Winner: 🐰 CodeRabbit CodeRabbit correctly identified that some implementation files in example projects weren’t updated, which would have broken those builds. Claude Code mostly suggested adding unit tests for existing logic.

Case 3: Duplicate Items in Carousel

Winner: ❌ Neither In several cases, neither tool found significant issues, often defaulting to minor nitpicks or suggestions that didn’t apply to the specific changes.

The Verdict: Killing the Experiment

After over two weeks of intensive testing, we reached a surprising conclusion: the noise often outweighed the signal.

By early September, our developers reported that they hadn’t seen a single “game-changing” comment from the automated tools in weeks. Most feedback was either trivial, a false positive, or already caught by our existing CI/CD linters.

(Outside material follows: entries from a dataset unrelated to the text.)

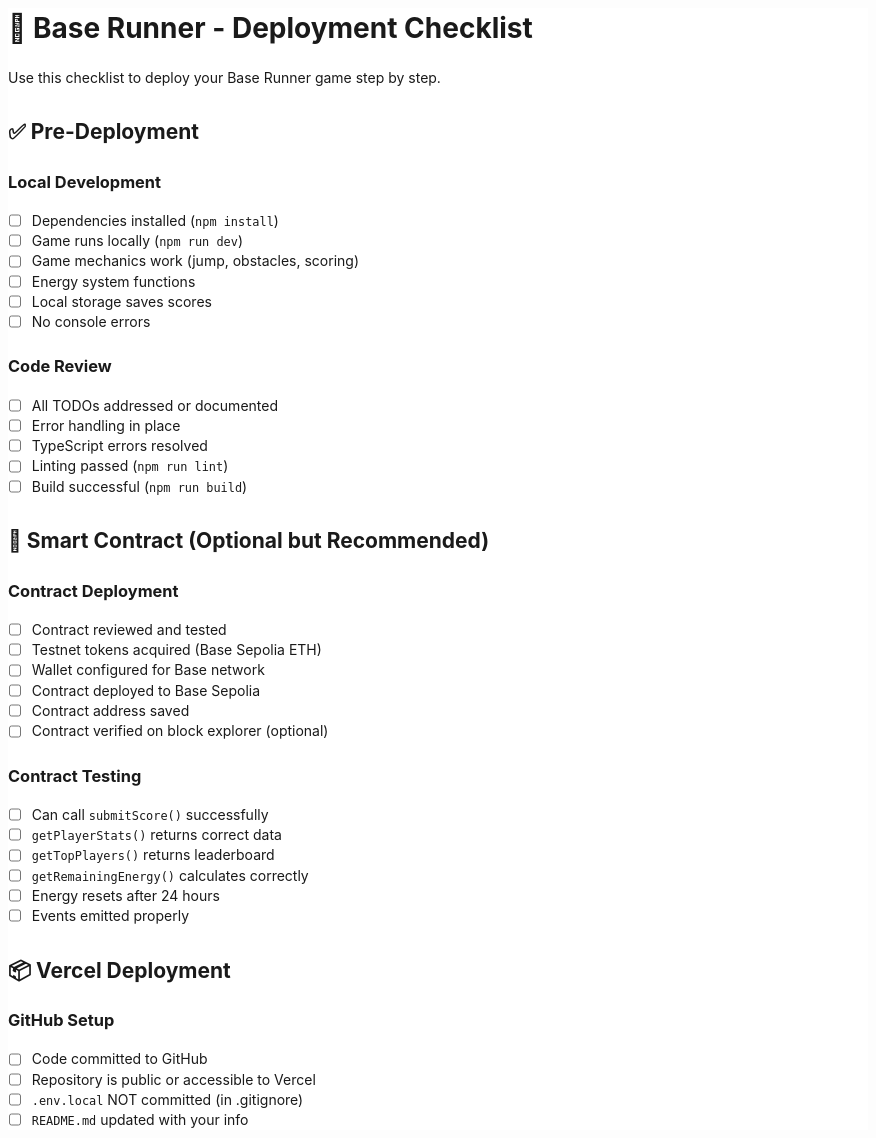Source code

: # 🚀 Base Runner - Deployment Checklist

Use this checklist to deploy your Base Runner game step by step.

## ✅ Pre-Deployment

### Local Development
- [ ] Dependencies installed (`npm install`)
- [ ] Game runs locally (`npm run dev`)
- [ ] Game mechanics work (jump, obstacles, scoring)
- [ ] Energy system functions
- [ ] Local storage saves scores
- [ ] No console errors

### Code Review
- [ ] All TODOs addressed or documented
- [ ] Error handling in place
- [ ] TypeScript errors resolved
- [ ] Linting passed (`npm run lint`)
- [ ] Build successful (`npm run build`)

## 🔗 Smart Contract (Optional but Recommended)

### Contract Deployment
- [ ] Contract reviewed and tested
- [ ] Testnet tokens acquired (Base Sepolia ETH)
- [ ] Wallet configured for Base network
- [ ] Contract deployed to Base Sepolia
- [ ] Contract address saved
- [ ] Contract verified on block explorer (optional)

### Contract Testing
- [ ] Can call `submitScore()` successfully
- [ ] `getPlayerStats()` returns correct data
- [ ] `getTopPlayers()` returns leaderboard
- [ ] `getRemainingEnergy()` calculates correctly
- [ ] Energy resets after 24 hours
- [ ] Events emitted properly

## 📦 Vercel Deployment

### GitHub Setup
- [ ] Code committed to GitHub
- [ ] Repository is public or accessible to Vercel
- [ ] `.env.local` NOT committed (in .gitignore)
- [ ] `README.md` updated with your info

“All PRs are either reporting nothing or giving false positives.” — Developer Feedback

Final Decisions

Removing Claude Code & CodeRabbit: We have deactivated these integrations to avoid generating unnecessary noise in our PRs.
Keeping BugBot (Limited): We are keeping BugBot’s free tier (3 reviews per developer/month) as it consistently provided the highest quality feedback. Developers can chose when to run those reviews.
GitHub Copilot: Since it’s bundled with our IDE tooling, we continue to use it for PR summaries, which remains its most valuable contribution to the workflow.

Lessons Learned

Automated AI code reviews are promising but not yet a “silver bullet.” For a team with high standards and existing robust linting, these tools can sometimes become a distraction rather than an aid. We will continue to monitor the market as these models evolve, but for now, the human eye (aided by BugBot’s occasional intervention) remains our best line of defense.